### DIRECTIONS FOR THIS TASK
What lines in the records below mention "immune"? List them all.
THE INPUT below:
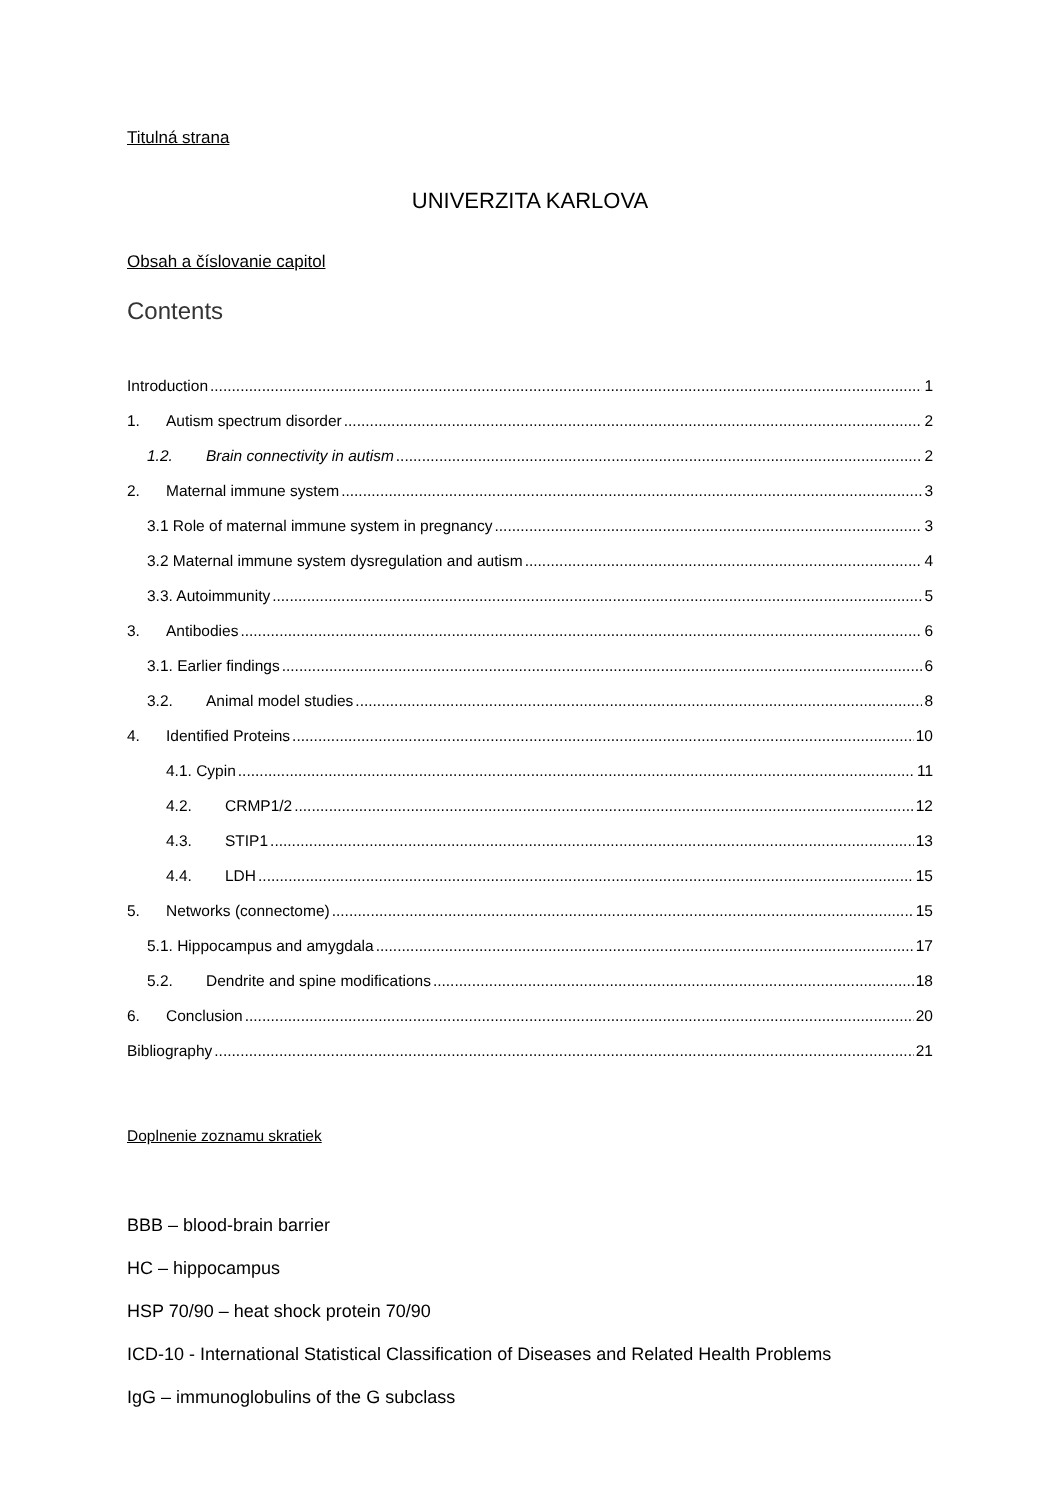Titulná strana
UNIVERZITA KARLOVA
Obsah a číslovanie capitol
Contents
Introduction 1
1. Autism spectrum disorder 2
1.2. Brain connectivity in autism 2
2. Maternal immune system 3
3.1 Role of maternal immune system in pregnancy 3
3.2 Maternal immune system dysregulation and autism 4
3.3. Autoimmunity 5
3. Antibodies 6
3.1. Earlier findings 6
3.2. Animal model studies 8
4. Identified Proteins 10
4.1. Cypin 11
4.2. CRMP1/2 12
4.3. STIP1 13
4.4. LDH 15
5. Networks (connectome) 15
5.1. Hippocampus and amygdala 17
5.2. Dendrite and spine modifications 18
6. Conclusion 20
Bibliography 21
Doplnenie zoznamu skratiek
BBB – blood-brain barrier
HC – hippocampus
HSP 70/90 – heat shock protein 70/90
ICD-10 - International Statistical Classification of Diseases and Related Health Problems
IgG – immunoglobulins of the G subclass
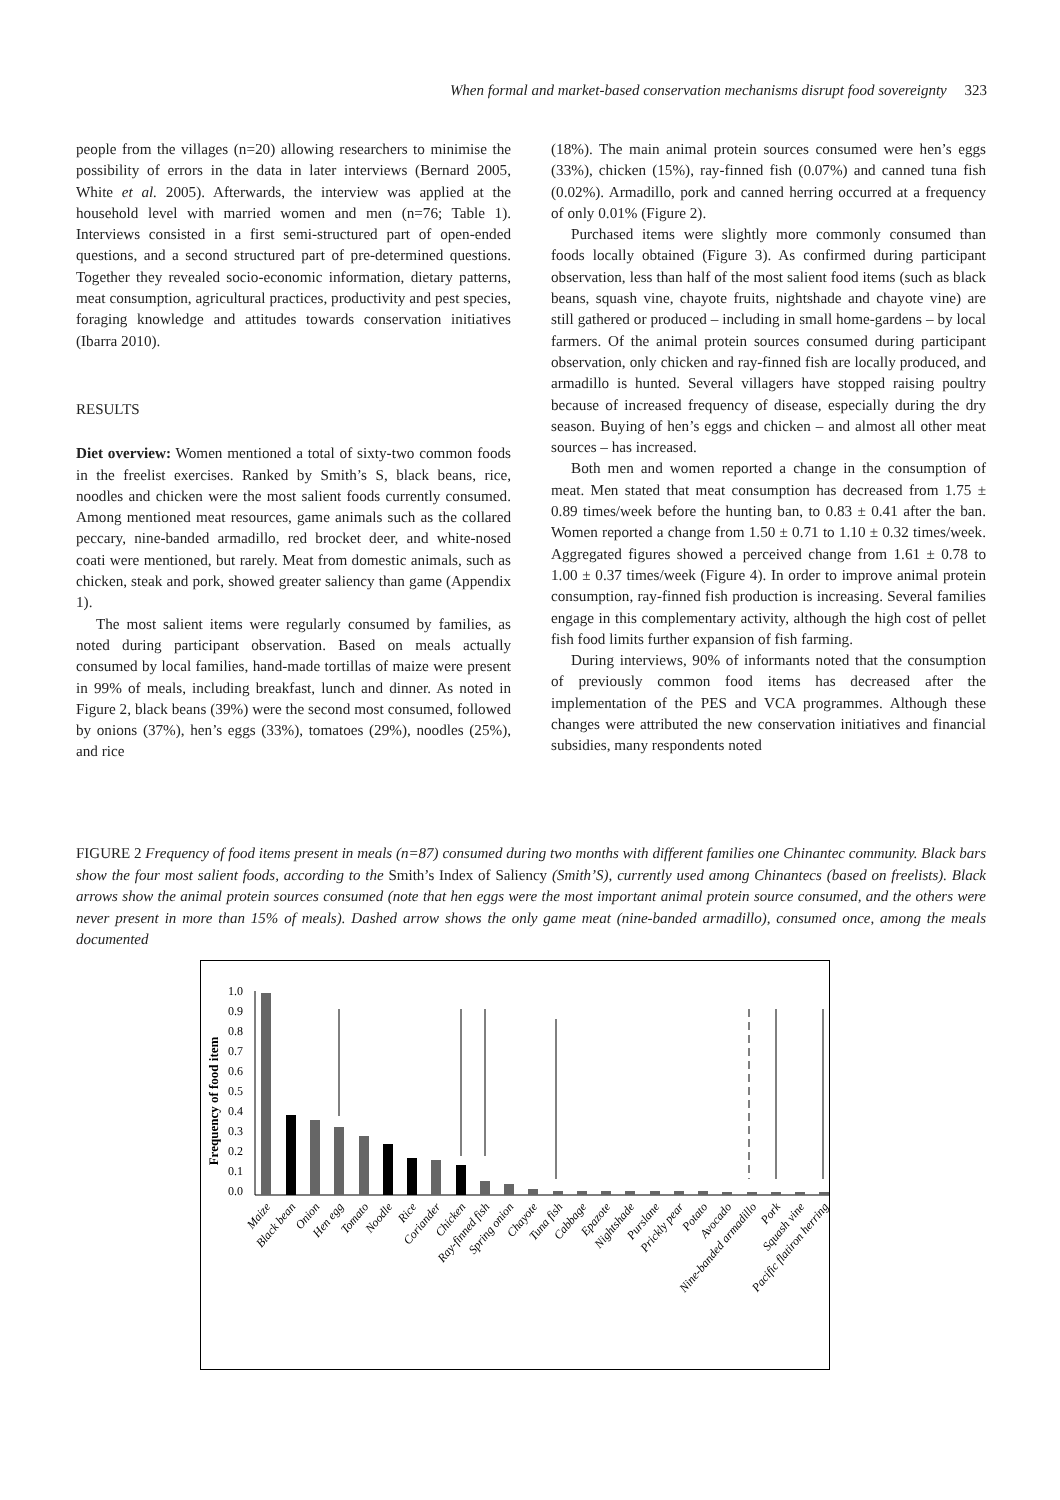When formal and market-based conservation mechanisms disrupt food sovereignty 323
people from the villages (n=20) allowing researchers to minimise the possibility of errors in the data in later interviews (Bernard 2005, White et al. 2005). Afterwards, the interview was applied at the household level with married women and men (n=76; Table 1). Interviews consisted in a first semi-structured part of open-ended questions, and a second structured part of pre-determined questions. Together they revealed socio-economic information, dietary patterns, meat consumption, agricultural practices, productivity and pest species, foraging knowledge and attitudes towards conservation initiatives (Ibarra 2010).
RESULTS
Diet overview: Women mentioned a total of sixty-two common foods in the freelist exercises. Ranked by Smith’s S, black beans, rice, noodles and chicken were the most salient foods currently consumed. Among mentioned meat resources, game animals such as the collared peccary, nine-banded armadillo, red brocket deer, and white-nosed coati were mentioned, but rarely. Meat from domestic animals, such as chicken, steak and pork, showed greater saliency than game (Appendix 1).
The most salient items were regularly consumed by families, as noted during participant observation. Based on meals actually consumed by local families, hand-made tortillas of maize were present in 99% of meals, including breakfast, lunch and dinner. As noted in Figure 2, black beans (39%) were the second most consumed, followed by onions (37%), hen’s eggs (33%), tomatoes (29%), noodles (25%), and rice
(18%). The main animal protein sources consumed were hen’s eggs (33%), chicken (15%), ray-finned fish (0.07%) and canned tuna fish (0.02%). Armadillo, pork and canned herring occurred at a frequency of only 0.01% (Figure 2).
Purchased items were slightly more commonly consumed than foods locally obtained (Figure 3). As confirmed during participant observation, less than half of the most salient food items (such as black beans, squash vine, chayote fruits, nightshade and chayote vine) are still gathered or produced – including in small home-gardens – by local farmers. Of the animal protein sources consumed during participant observation, only chicken and ray-finned fish are locally produced, and armadillo is hunted. Several villagers have stopped raising poultry because of increased frequency of disease, especially during the dry season. Buying of hen’s eggs and chicken – and almost all other meat sources – has increased.
Both men and women reported a change in the consumption of meat. Men stated that meat consumption has decreased from 1.75 ± 0.89 times/week before the hunting ban, to 0.83 ± 0.41 after the ban. Women reported a change from 1.50 ± 0.71 to 1.10 ± 0.32 times/week. Aggregated figures showed a perceived change from 1.61 ± 0.78 to 1.00 ± 0.37 times/week (Figure 4). In order to improve animal protein consumption, ray-finned fish production is increasing. Several families engage in this complementary activity, although the high cost of pellet fish food limits further expansion of fish farming.
During interviews, 90% of informants noted that the consumption of previously common food items has decreased after the implementation of the PES and VCA programmes. Although these changes were attributed the new conservation initiatives and financial subsidies, many respondents noted
FIGURE 2 Frequency of food items present in meals (n=87) consumed during two months with different families one Chinantec community. Black bars show the four most salient foods, according to the Smith’s Index of Saliency (Smith’S), currently used among Chinantecs (based on freelists). Black arrows show the animal protein sources consumed (note that hen eggs were the most important animal protein source consumed, and the others were never present in more than 15% of meals). Dashed arrow shows the only game meat (nine-banded armadillo), consumed once, among the meals documented
Frequency of food item
1.0
0.9
0.8
0.7
0.6
0.5
0.4
0.3
0.2
0.1
0.0
Maize
Black bean
Onion
Hen egg
Tomato
Noodle
Rice
Coriander
Chicken
Ray-finned fish
Spring onion
Chayote
Tuna fish
Cabbage
Epazote
Nightshade
Purslane
Prickly pear
Potato
Avocado
Nine-banded armadillo
Pork
Squash vine
Pacific flatiron herring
End of THE INPUT.
### EXPECTED ANSWER
2. Maternal immune system 3
3.1 Role of maternal immune system in pregnancy 3
3.2 Maternal immune system dysregulation and autism 4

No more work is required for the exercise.